Так бывает
- Тварь я дрожащая иль всё-таки право имею?- проносится в голове, но не успеваю решить этот простой до пошлости ребус, потому что прилетает звонкая пощёчина. Отшатываюсь в недоумении. На глаза наворачиваются слёзы. За что? Натыкаюсь на твою ехидную ухмылку. – Что застыла, сучка? Марш на кухню, Джон звонил, скоро заедет с новой пассией. Не позорь меня перед друзьями, сваргань по-быстрому что-нибудь вкусненькое, выпивон намечается.

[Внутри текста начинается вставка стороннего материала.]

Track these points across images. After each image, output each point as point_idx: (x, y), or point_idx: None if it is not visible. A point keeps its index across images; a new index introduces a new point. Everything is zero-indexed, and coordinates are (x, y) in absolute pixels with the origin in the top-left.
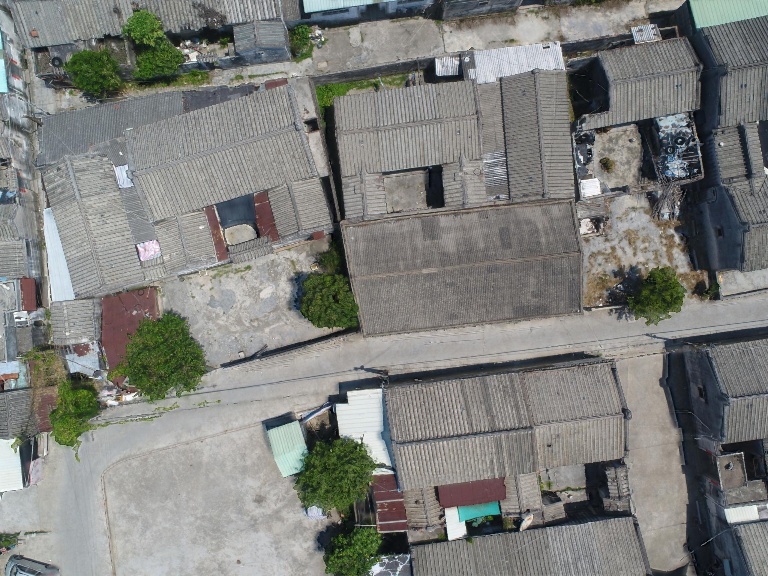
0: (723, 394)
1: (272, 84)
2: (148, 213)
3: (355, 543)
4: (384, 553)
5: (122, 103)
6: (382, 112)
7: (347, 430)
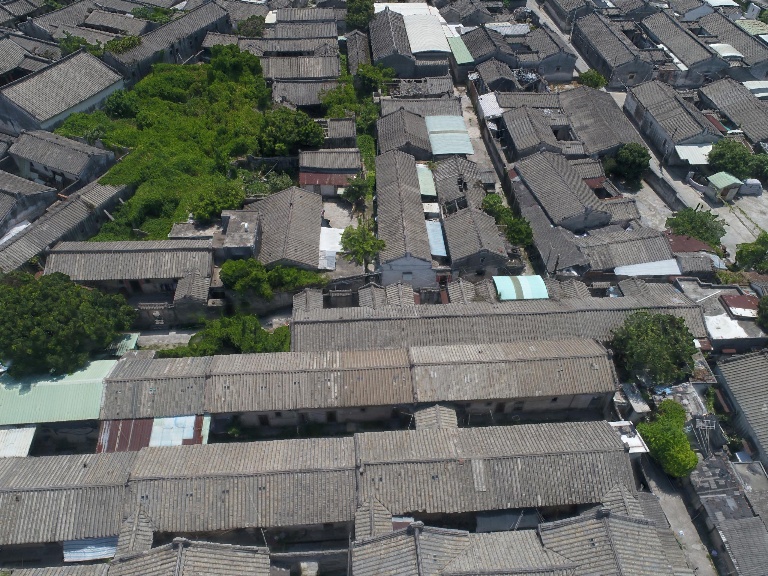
0: (635, 59)
1: (512, 175)
2: (608, 212)
3: (766, 159)
4: (765, 152)
5: (533, 234)
6: (526, 133)
7: (703, 160)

Плетусь на кухню. Мой скудный разум не в состоянии постичь, как я могла оказаться в столь плачевном положении. Уж скоро год, как я живу у тебя. Ты стал для меня всем. Я разучилась существовать без тебя, я разучилась дышать и чувствовать, когда тебя нет рядом. Хотя и с тобой, разве ж это жизнь? Я – бледная тень твоя, твоя игрушка, тряпка, кукла безвольная. Ужасно злюсь на себя за то, что я такая. Злюсь на тебя за то, что ты со мной так поступаешь. Но без тебя ещё хуже, невозможно и представить, как я выживу, если вдруг ты меня бросишь. Нет уж, лучше умереть. В те редкие моменты, когда ты в хорошем настроении и не срываешься на мне, когда ты бываешь неожиданно ласков, впрочем, нет, не так, ласков – это вообще не про тебя, но, когда ты хотя бы не отвергаешь меня, а позволяешь снисходительно себя любить, обнимать, целовать до самозабвения, тогда я по-настоящему счастлива, я растворяюсь в тебе, родной мой, так, что аж земля уходит из-под ног.
Расстаралась, готовлю свою коронную курицу в кисло-сладком соусе, на скорую руку варганю салатик из свежих овощей, так вот… сейчас… ещё сполоснуть зелёный лучок, порезать хлеб, сок перелить в графин и всё – можно накрывать на стол.
- И это всё, на что ты способна? – с сарказмом. - Баба из тебя никудышная, только и можешь свою щель подставлять, а больше и не годна ни на что, даже жрачку приготовить нормально не сподобилась. Другая б за это время кучу салатов наделала, а ты только и умеешь огурцы с помидорами резать. Ха-ха, ты – щель, дырка, одним словом! Дырка-дырка-дырка… - ты радостно улыбаешься, довольный новым, придуманным мне эпитетом.
Молчу, возражать себе дороже. Ты ж сразу мне начнёшь указывать на дверь. – Что, нам что-то опять не нравится? Ой-ёй-ёй, какие мы цацы нежные! Тогда собирай свои манатки и проваливай, я тебя не держу. - Ухмыляешься мне в лицо. Ты не забываешь повторять это мне при каждом удобном случае, и мой гневный всплеск сразу затухает, в конце концов, это же был мой собственный выбор. Всё равно я никуда не уйду.
Звонок в дверь, бегу открывать. На пороге Джон, один, почему-то без пассии. На его лице застыло выражение недовольства. Вообще-то он Женька, это он для форса девушкам Джоном представлялся, ну к нему и приклеилось «Джон», теперь все так его и зовут.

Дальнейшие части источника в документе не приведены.